INSTRUCTION A – Pull out every line of the records below that contains the word "lowest".
(DOCUMENT EXTRACT begins)
And while like most stews, fesenjan is better the day after it was made, it does not freeze well. Eat it within a week.
Fesenjan, Persian Walnut and Pomegranate Stew
- 1 tablespoon duck fat or clarified butter
- 3 pounds duck legs (or chicken legs)
- 1 large onion, chopped (about 3 cups)
- 1/2 cup pomegranate molasses (see above for substitutes)
- 2 cups walnut halves, toasted and finely ground (about 1/3 pound)
- 2 cups duck stock (or chicken stock)
- 1/4 teaspoon saffron, (optional)
- 1/4 teaspoon cinnamon
- 1/2 teaspoon nutmeg
- 1 teaspoon ground black pepper
- Pomegranate seeds for garnish (optional)
- 3 tablespoons chopped parsley, for garnish
- If the duck is fat, pierce the skin of the legs all over with a needle or the sharp point of a knife; do not pierce the meat. For most wild ducks you won't need to do this. Salt well and set aside.
- In a large sauté pan, heat the tablespoon of duck fat over medium-low heat. Add the duck legs, skin side down and brown slowly, rendering the fat. Remove the legs as they brown and set aside.
- Add the chopped onion and sauté until translucent. Return the duck legs to the pan, skin side up. Add enough duck stock, cover and simmer gently for 1 hour.
- Stir in the ground walnuts, pomegranate molasses and the spices. Cover and cook over very low heat until the meat is tender, stirring every 20 minutes or so to keep the walnuts from sticking to the bottom of the pan. Turn off the heat and add more stock or salt to taste. You want the stew to be very thick, but not pasty.
- Garnish with pomegranate seeds and parsley and serve with rice.
Keys to Success
- Duck legs, especially wild ones, can take anywhere from 90 minutes to 3+ hours. This dish can handle long cooking time, so it’s done when the meat is tender.
- If you use chicken, it should only take about 90 minutes total.
- If you can’t find the pomegranate molasses, sub in an equal amount of cranberry juice.
- Serve this alongside Persian saffron rice.
- Once made, this will keep a few days in the fridge. It does not freeze well.
(DOCUMENT EXTRACT ends)
(AVAILABLE DATA begins)
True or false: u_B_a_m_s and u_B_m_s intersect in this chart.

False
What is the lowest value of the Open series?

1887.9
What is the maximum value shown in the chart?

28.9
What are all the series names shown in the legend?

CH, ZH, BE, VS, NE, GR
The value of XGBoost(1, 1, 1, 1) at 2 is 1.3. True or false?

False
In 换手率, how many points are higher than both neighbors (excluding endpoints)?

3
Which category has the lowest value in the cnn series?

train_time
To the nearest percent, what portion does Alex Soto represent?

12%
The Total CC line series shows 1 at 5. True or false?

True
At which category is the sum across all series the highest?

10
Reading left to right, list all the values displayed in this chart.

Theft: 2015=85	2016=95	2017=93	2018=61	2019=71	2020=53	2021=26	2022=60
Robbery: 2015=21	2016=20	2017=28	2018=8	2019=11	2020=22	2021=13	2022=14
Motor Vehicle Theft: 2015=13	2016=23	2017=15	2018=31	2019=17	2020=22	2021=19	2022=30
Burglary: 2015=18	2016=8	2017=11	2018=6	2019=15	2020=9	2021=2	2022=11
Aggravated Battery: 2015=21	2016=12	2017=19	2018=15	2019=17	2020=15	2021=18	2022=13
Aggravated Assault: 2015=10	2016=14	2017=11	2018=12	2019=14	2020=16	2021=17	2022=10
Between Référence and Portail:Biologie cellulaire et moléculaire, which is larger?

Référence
(AVAILABLE DATA ends)
INSTRUCTION B – List every ingredient in the fesenjan recipe above whose amount is given in teaspoons.

RESPONSE BOX A –
What is the lowest value of the Open series?
Which category has the lowest value in the cnn series?

RESPONSE BOX B –
- Saffron
- Cinnamon
- Nutmeg
- Ground black pepper